The service sector remained the key driver for growth in August as manufacturing output contracted for the third month in a row. The latest composite output reading, covering both sectors, is broadly consistent with GDP growing at a solid annual rate of around 2%.

Japan’s economic growth remains services driven

The August flash PMI data revealed that services activity expanded at the fastest pace since May. Not only has this extended the growth streak recorded since September 2022, it is also the first time that the pace of expansion quickened since the recent peak in May. Furthermore, the rate of service sector new business growth accelerated, supported by better underlying demand notably in tourism, which bodes well for near-term output. However, we are cautious in over-reading into one month’s data, especially with the service sector Future Activity Index having fallen lower again in August to suggest that companies themselves are sceptical of current strong demand growth persisting.

In contrast, Japan’s manufacturing sector output remained in contraction according to the latest August flash PMI data. The latest decline marked the third consecutive month of factory output decline, albeit still at a marginal pace. A slower fall in new orders led to a corresponding reduced output decline. Likewise for overseas new business, orders for Japanese manufactured goods from abroad fell for the eighteenth consecutive month in August. This is while manufacturers’ work-in-hand further depleted, pointing to an excess of capacity within the sector. Consequently, employment stayed unchanged in August, concluding the 28-month streak for workforce expansion among goods producers and contrasting with robust service sector net hiring.

Put together, the latest composite PMI data indicated that, while growth hastened, this masked the persistent divergence in sector performance over August. The gap in output performance persisted at the widest since April despite both manufacturing output and services activity indices having moved in the same direction in August.

Input cost inflation rises in Japan though selling prices increase at slower pace

Meanwhile mixed inflation signals were received via the flash PMI release. Higher input cost inflation contrasted with a decline in output price inflation. The former stemmed from faster increase in costs across both the manufacturing and service sectors in August. Rising energy costs and currency conversion costs were frequently mentioned by Japanese firms as reasons for their shouldering of higher cost burdens.

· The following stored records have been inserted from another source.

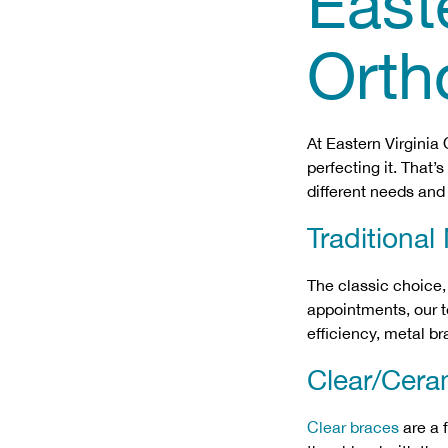
Easte
Orth
At Eastern Virginia
perfecting it. That’
different needs and 
Traditional
The classic choice
appointments, our te
efficiency, metal b
Clear/Cera
Clear braces
are a 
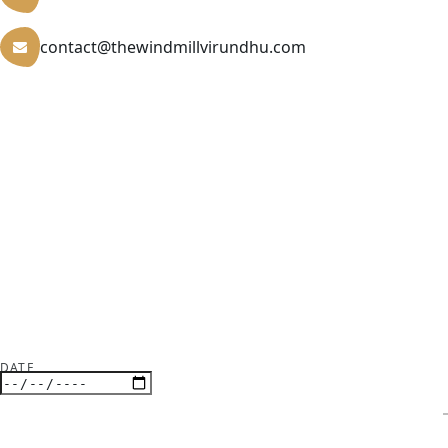
contact@thewindmillvirundhu.com
DATE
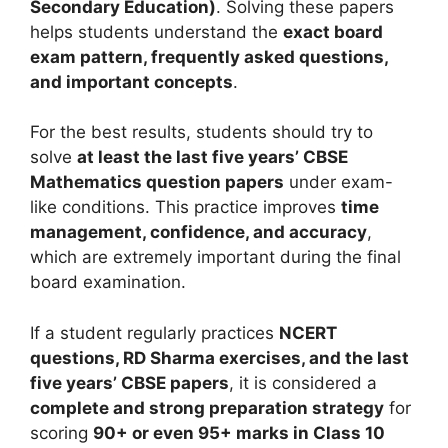
Secondary Education)
. Solving these papers
helps students understand the
exact board
exam pattern, frequently asked questions,
and important concepts
.
For the best results, students should try to
solve
at least the last five years’ CBSE
Mathematics question papers
under exam-
like conditions. This practice improves
time
management, confidence, and accuracy
,
which are extremely important during the final
board examination.
If a student regularly practices
NCERT
questions, RD Sharma exercises, and the last
five years’ CBSE papers
, it is considered a
complete and strong preparation strategy
for
scoring
90+ or even 95+ marks in Class 10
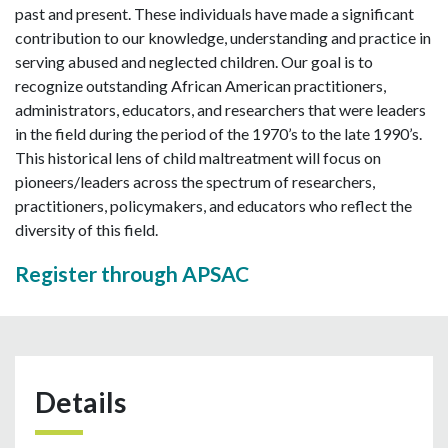
past and present. These individuals have made a significant
contribution to our knowledge, understanding and practice in
serving abused and neglected children. Our goal is to
recognize outstanding African American practitioners,
administrators, educators, and researchers that were leaders
in the field during the period of the 1970’s to the late 1990’s.
This historical lens of child maltreatment will focus on
pioneers/leaders across the spectrum of researchers,
practitioners, policymakers, and educators who reflect the
diversity of this field.
Register through APSAC
Details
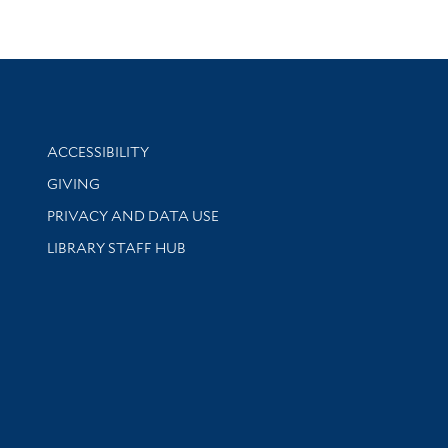
Library Information
ACCESSIBILITY
GIVING
PRIVACY AND DATA USE
LIBRARY STAFF HUB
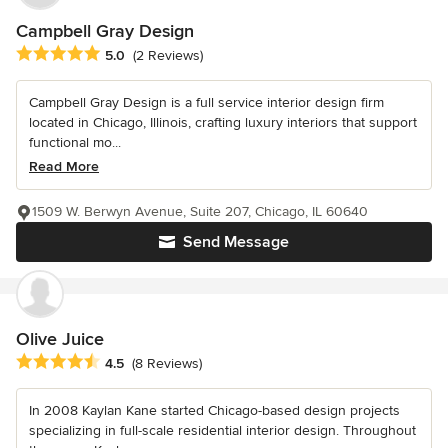
Campbell Gray Design
Average rating: 5 out of 5 stars
5.0
(2 Reviews)
Campbell Gray Design is a full service interior design firm
located in Chicago, Illinois, crafting luxury interiors that support
functional mo...
Read More
1509 W. Berwyn Avenue, Suite 207, Chicago, IL 60640
Send Message
Olive Juice
Average rating: 4.5 out of 5 stars
4.5
(8 Reviews)
In 2008 Kaylan Kane started Chicago-based design projects
specializing in full-scale residential interior design. Throughout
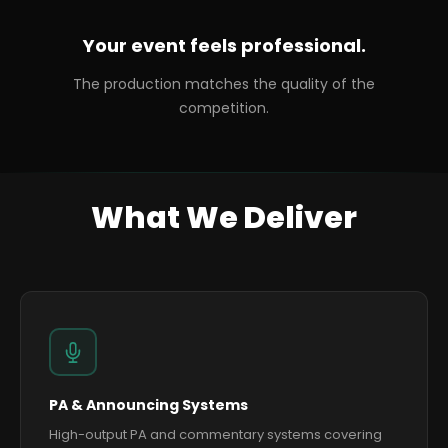
Your event feels professional.
The production matches the quality of the
competition.
What We Deliver
PA & Announcing Systems
High-output PA and commentary systems covering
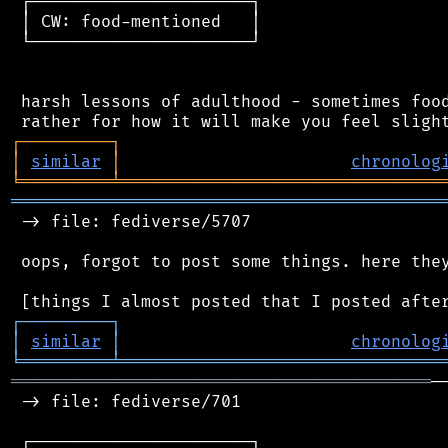
 ┌──────────────────────┐

 │ CW: food-mentioned   │

 └──────────────────────┘

 harsh lessons of adulthood - sometimes food
┌
─
─
─
─
─
─
─
─
─
┐
│
similar
│
chronolog
╘
═════════
╧
════════════════════════════════
═══════════════════════════════════════════
 -> file: fediverse/5707

 oops, forgot to post some things. here they
┌
─
─
─
─
─
─
─
─
─
┐
│
similar
│
chronolog
╘
═════════
╧
════════════════════════════════
══════════════════════════════════════════
─
 -> file: fediverse/701

 ┌──────────────────────┐
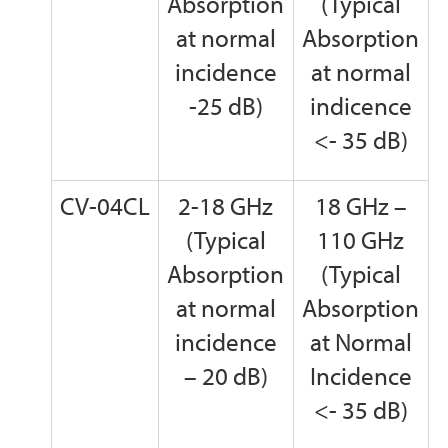
Absorption
(Typical
at normal
Absorption
incidence
at normal
-25 dB)
indicence
<- 35 dB)
CV-04CL
2-18 GHz
18 GHz –
(Typical
110 GHz
Absorption
(Typical
at normal
Absorption
incidence
at Normal
– 20 dB)
Incidence
<- 35 dB)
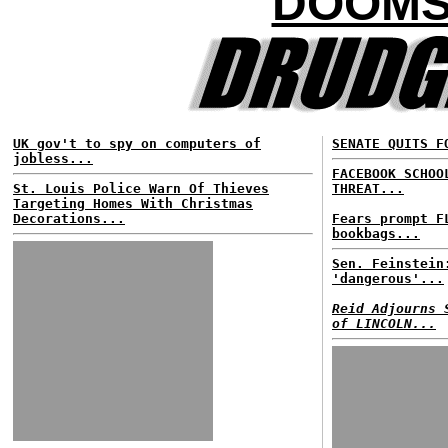
DOOMS
UK gov't to spy on computers of
SENATE QUITS F
jobless...
FACEBOOK SCHOO
St. Louis Police Warn Of Thieves
THREAT...
Targeting Homes With Christmas
Decorations...
Fears prompt F
bookbags...
Sen. Feinstein
'dangerous'...
Reid Adjourns 
of LINCOLN...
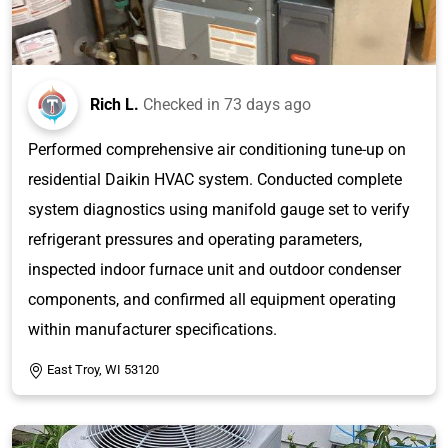
Rich L.
Checked in
73 days ago
Performed comprehensive air conditioning tune-up on
residential Daikin HVAC system. Conducted complete
system diagnostics using manifold gauge set to verify
refrigerant pressures and operating parameters,
inspected indoor furnace unit and outdoor condenser
components, and confirmed all equipment operating
within manufacturer specifications.
East Troy, WI 53120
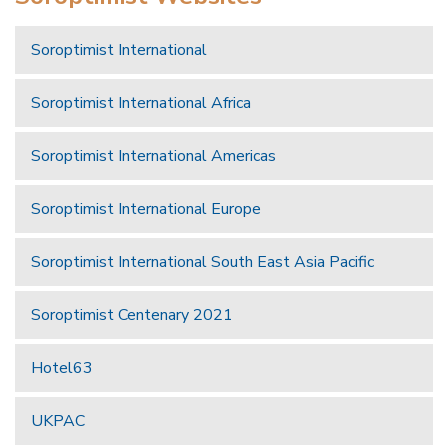
Soroptimist International
Soroptimist International Africa
Soroptimist International Americas
Soroptimist International Europe
Soroptimist International South East Asia Pacific
Soroptimist Centenary 2021
Hotel63
UKPAC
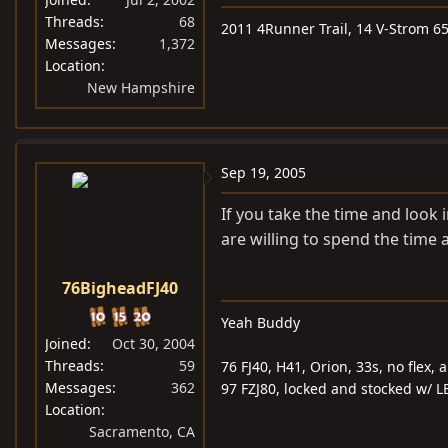
Threads
68
2011 4Runner Trail, 14 V-Strom 6
Messages
1,372
Location
New Hampshire
Sep 19, 2005
If you take the time and look 
are willing to spend the time a
76BigheadFJ40
Yeah Buddy
Joined
Oct 30, 2004
Threads
59
76 FJ40, H41, Orion, 33s, no flex, 
Messages
362
97 FZJ80, locked and stocked w/ LE
Location
Sacramento, CA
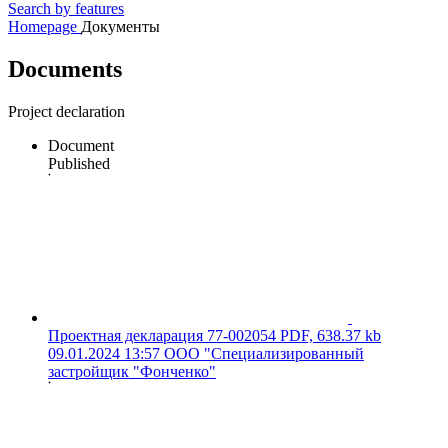
Search by features
Homepage
Документы
Documents
Project declaration
Document
Published
Проектная декларация 77-002054
PDF, 638.37 kb
09.01.2024 13:57
ООО "Специализированный
застройщик "Фонченко"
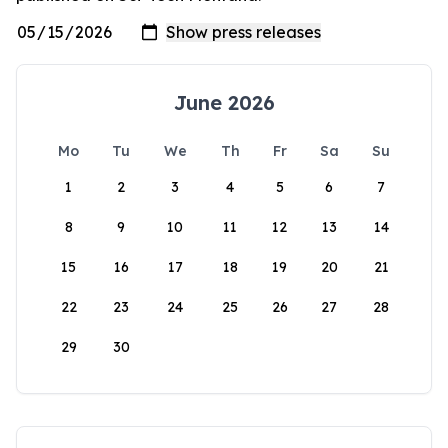
June 2026
Mo
Tu
We
Th
Fr
Sa
Su
1
2
3
4
5
6
7
8
9
10
11
12
13
14
15
16
17
18
19
20
21
22
23
24
25
26
27
28
29
30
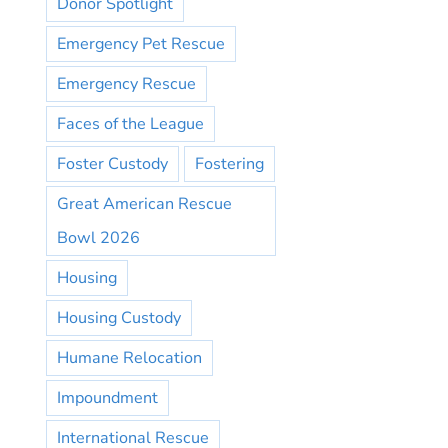
Donor Spotlight
Emergency Pet Rescue
Emergency Rescue
Faces of the League
Foster Custody
Fostering
Great American Rescue
Bowl 2026
Housing
Housing Custody
Humane Relocation
Impoundment
International Rescue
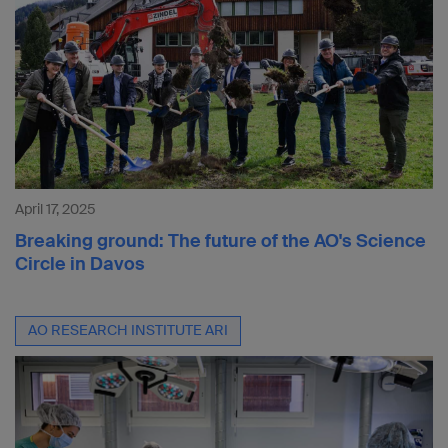
April 17, 2025
Breaking ground: The future of the AO's Science
Circle in Davos
AO RESEARCH INSTITUTE ARI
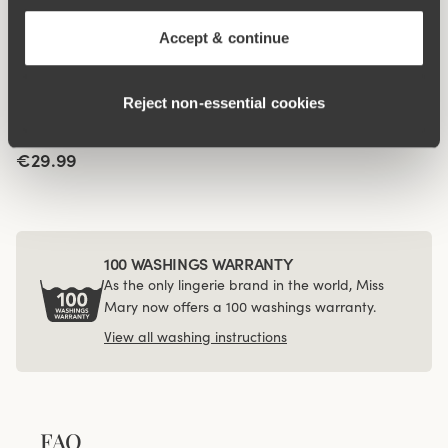
Jacquard & Lace panty
4-pack Recycled
4 for 3
Comfort maxi panty dark
€14.99
Accept & continue
grey
€43.99
Reject non‑essential cookies
Viewing image 1 of 3
Jacquard & Lace panty
4 for 3
girdle
€29.99
100 WASHINGS WARRANTY
As the only lingerie brand in the world, Miss
Mary now offers a 100 washings warranty.
View all washing instructions
FAQ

However, firms were mixed in their ability to pass on these rising costs to clients. While stronger demand in the service sector enabled output price inflation to increase fractionally in August, manufacturers were limited in their efforts to raise prices as some absorbed the price increases to help sustain sales. The resultant impact is that overall composite output price inflation declined in August though remained elevated by historical standards.

That said, any sustained increase in costs may still lead to firms raising their selling prices to maintain margins. As such, when we look to the input cost gauge for guidance on the consumer price (CPI) trend, we observe the likelihood for inflation to stay relatively elevated later into the year. While not unexpected, this will be worth watching, given its implication for monetary policy formulation.

Future activity gauge point to slowing growth momentum in the near-term

Finally, the survey’s only sentiment-based gauge, the Future Output Index – which also encapsulates important information on the expected trend for output in the next 12-months – edged lower for a fourth straight month in August. Despite private sector output rising at a moderately faster rate over the latest survey period, optimism among private sector firms was further pared back amid concerns over a resurgence in cost inflation and an uncertain economic outlook.

The latest data therefore continue to point to slower growth over the third quarter of 2023 after having seen a solid expansion in Q2, which will likely represent a recent peak.

Meanwhile, for the Japanese equity market, which finds a broad correlation with PMI data, the latest PMI figures remain supportive of prices. Further upsides in the near-term may nevertheless be limited given the trend for private sector expansion thus far into the second half of 2023.